Since prehistoric times, people have watched the moon waxing and waning through its phases. Four hundred years ago, Galileo was the first to observe similar phases of the planet Venus. Now, for the first time, astronomers have seen the changing phases of a planet outside of our solar system. They expect similar observations in the future to reveal important details about the atmosphere, cloud cover, and climate of planets orbiting other stars.
Most extrasolar planets (or exoplanets for short) can't be seen directly, especially if they are very close to their parent stars; astronomers see only the combined light of the star and the planet. Sometimes, they happen to see the orbits of exoplanets edge-on. In those cases, the planet alternately shows more of its dayside and then more of its nightside as it circles its star. These phases should show up as tiny variations in the intensity of the observed light, researchers have predicted.

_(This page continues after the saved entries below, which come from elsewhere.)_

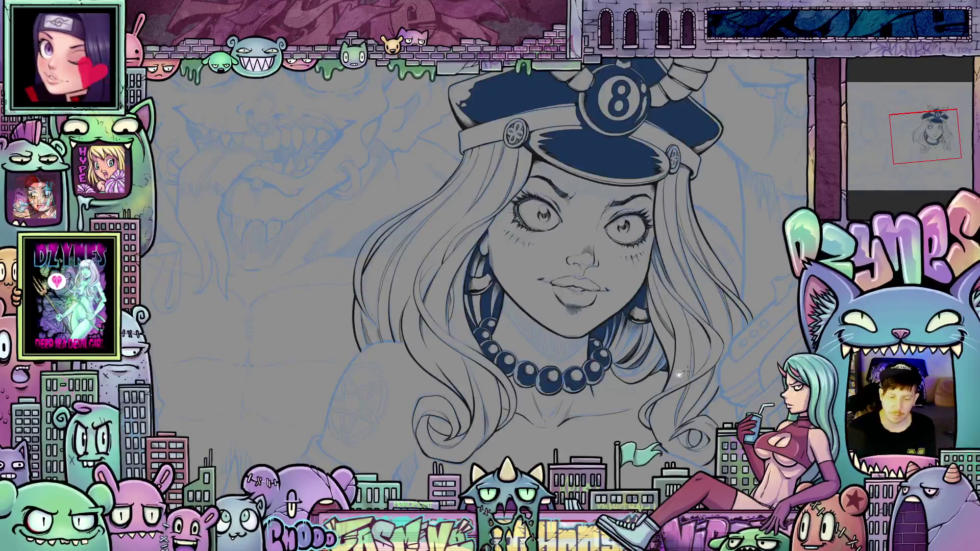
{"action": "scroll", "coordinate": [679, 374], "scroll_direction": "down", "scroll_amount": 4}
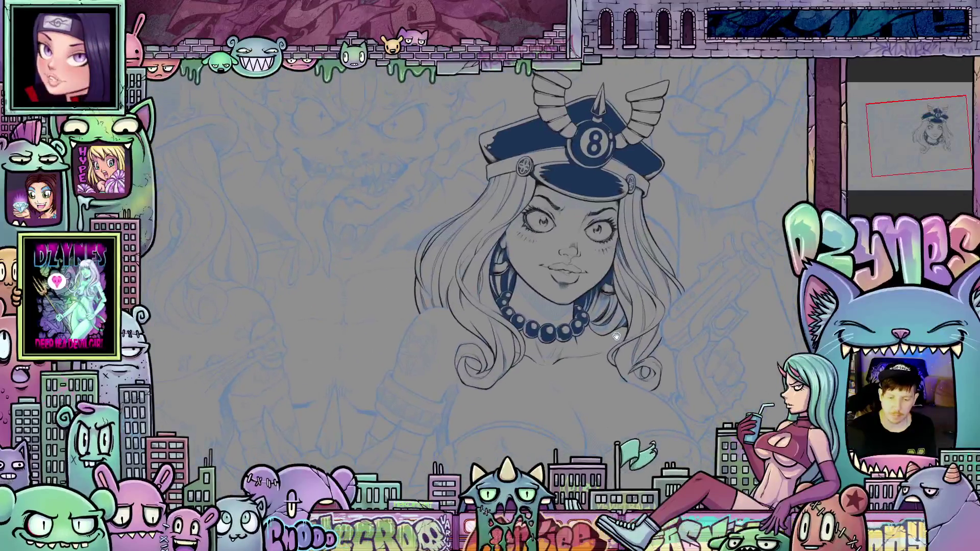
{"action": "scroll", "coordinate": [617, 334], "scroll_direction": "up", "scroll_amount": 3}
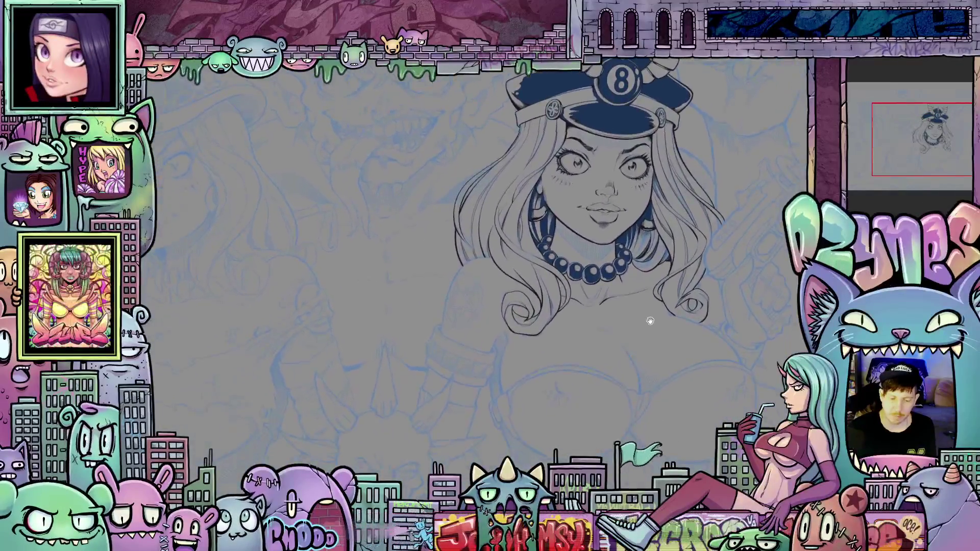
{"action": "mouse_move", "coordinate": [649, 320]}
{"action": "left_mouse_down"}
{"action": "mouse_move", "coordinate": [619, 343]}
{"action": "mouse_move", "coordinate": [674, 346]}
{"action": "mouse_move", "coordinate": [485, 343]}
{"action": "left_mouse_up"}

Astronomers Ignas Snellen of Leiden Observatory in the Netherlands and colleagues have now demonstrated that such optical observations are feasible. The researchers scanned publicly available data on a star known as CoRoT-1, which is 1600 light-years away. In the numbers, they found minute periodic variations in brightness that they believe are caused by the changing phases of its gaseous giant planet, known as CoRoT-1b.
Because it is less than 5 million kilometers from its parent star, the planet's dayside temperature is about 2000°C, and part of the planet's light is probably thermal glow instead of reflected star light. But, says Snellen, "even if we assume that the observed brightness variation is fully due to reflected star light, we find that the planet's reflectivity is probably lower than 10%." That's much less than the reflectivity of Jupiter, indicating that CoRoT-1b probably lacks extensive clouds. The team reports its results tomorrow in Nature.
"It's a trailblazing result," says astrophysicist Sara Seager of the Massachusetts Institute of Technology in Cambridge. In this pioneering case, the measurements aren't precise enough yet for a detailed analysis of CoRoT-1b, she says, but knowing a planet's reflectivity is key to learning about its cloud cover and climate. "It heralds an interesting new way to characterize planets."
NASA's Kepler satellite, launched in March, will probably reveal many more phase-changing exoplanets, and so might the newly refurbished Hubble Space Telescope and even large, ground-based telescopes. "If it can be done for this planet, you can do it for other systems too," says astronomer Heather Knutson of the Harvard-Smithsonian Center for Astrophysics in Cambridge, Massachusetts. "Someday, this kind of observation will become commonplace."